Tue Mar 15, 2005 – 2:15 PM ET
By Charnicia E. Huggins
NEW YORK (Reuters Health) – New study findings suggest that yogurt may be another weapon in the battle against bad breath.
“Yogurt intake may improve oral hygiene, namely tongue-coating bacteria and halitosis,” study author Dr. Kenichi Hojo of Tsurumi University in Yokohama, Japan told Reuters Health.
He and his colleagues found that study participants who consumed 90 grams of yogurt twice a day for six weeks tended to have lower levels of hydrogen sulfide and other volatile sulfide compounds that contribute to bad breath.
They presented their findings during the 83rd General Session of the International Association for Dental Research held last week in Baltimore.
Previous studies have also pointed to the benefits of regular yogurt consumption. One report found that women who ate yogurt at least three times a week were less likely to have recently developed a urinary tract infection than women who ate such probiotic bacteria-containing foods less than once a week.
Other studies have found that yogurt plays a role in the prevention and management of bowel disease and other gastrointestinal conditions. Furthermore, another study showed that people who eat yogurt regularly may have a lower risk of cavities.
During the first two weeks of Hojo’s study, the 24 participants were told to maintain a diet free of yogurt as well as cheese, pickled vegetables and any other products that might contain streptococci and lactobacilli.
The participants then consumed sugar-free yogurt fermented with streptococci and lactobacilli twice daily — between breakfast and lunch and between lunch and dinner — for six weeks. Afterwards, the investigators analyzed samples collected from the study participants’ saliva and tongue.
They found that most (80 percent) of the study participants identified as having halitosis had lower levels of volatile sulfide compounds after eating yogurt every day compared with the earlier two-week period when they did not eat any yogurt.
These study participants also had significantly less plaque and gingivitis as a result of their eating yogurt, according to Hojo and his team.
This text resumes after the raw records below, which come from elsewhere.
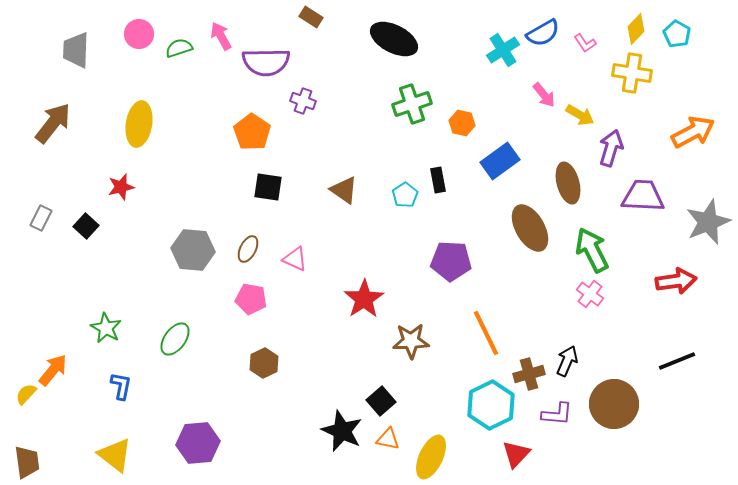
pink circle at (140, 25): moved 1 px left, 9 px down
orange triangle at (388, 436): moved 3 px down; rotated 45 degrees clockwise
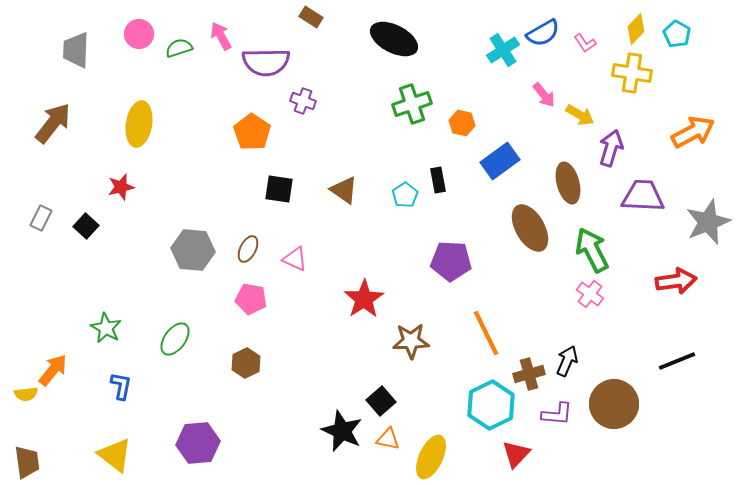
black square at (268, 187): moved 11 px right, 2 px down
brown hexagon at (264, 363): moved 18 px left
yellow semicircle at (26, 394): rotated 140 degrees counterclockwise
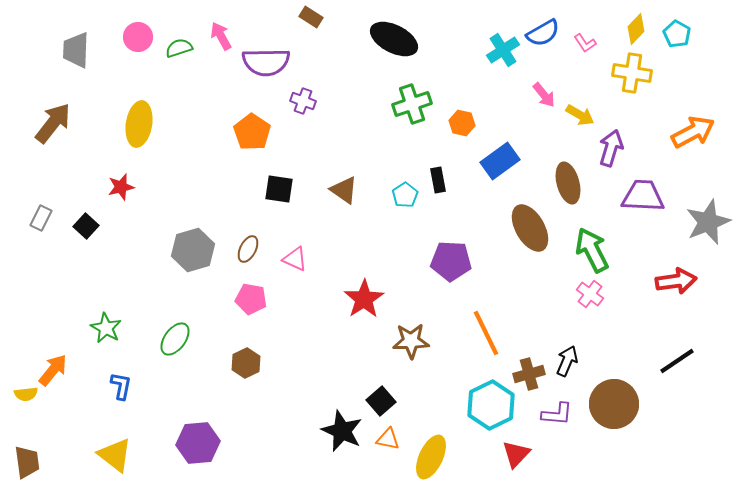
pink circle at (139, 34): moved 1 px left, 3 px down
gray hexagon at (193, 250): rotated 21 degrees counterclockwise
black line at (677, 361): rotated 12 degrees counterclockwise
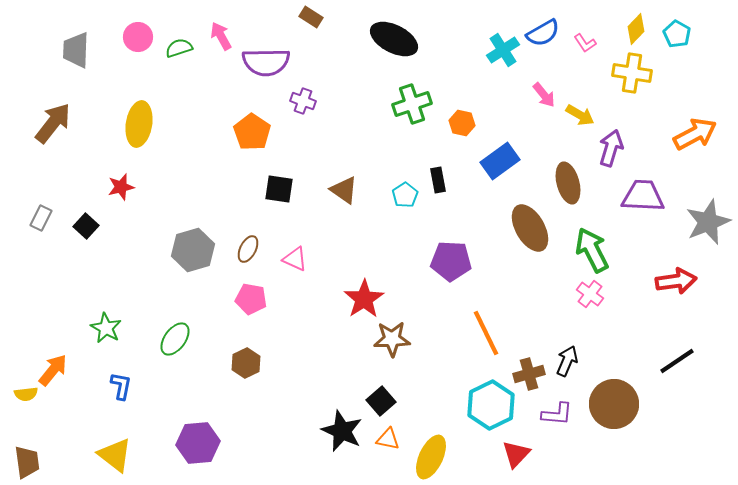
orange arrow at (693, 132): moved 2 px right, 2 px down
brown star at (411, 341): moved 19 px left, 2 px up
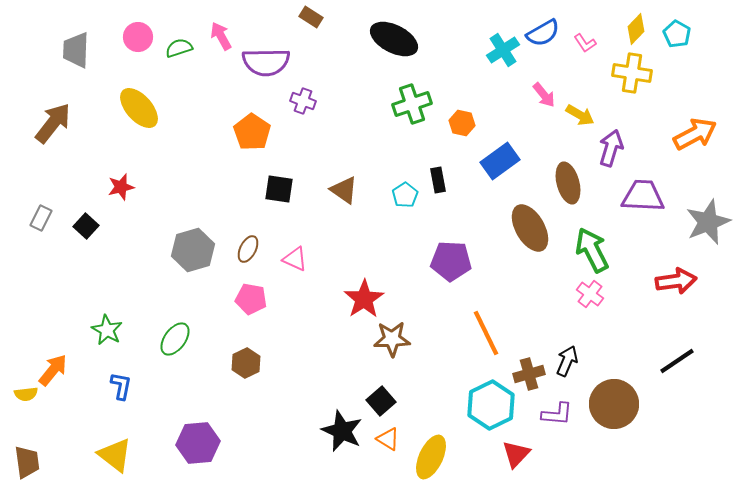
yellow ellipse at (139, 124): moved 16 px up; rotated 51 degrees counterclockwise
green star at (106, 328): moved 1 px right, 2 px down
orange triangle at (388, 439): rotated 20 degrees clockwise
These findings suggest that yogurt intake may reduce the components leading to halitosis and harmful bacteria, they report.
Whether the grocery-store variety of sugar-free yogurt would be just as beneficial, however, remains to be seen. “I do not know that any sugar-free plain-flavored yogurt (would) have the same effect,” Hojo said.
Hojo and his team also have not yet determined how or why yogurt consumption had such an effect on halitosis. “In the future,” he said, “I will focus on the mechanism of that effect.”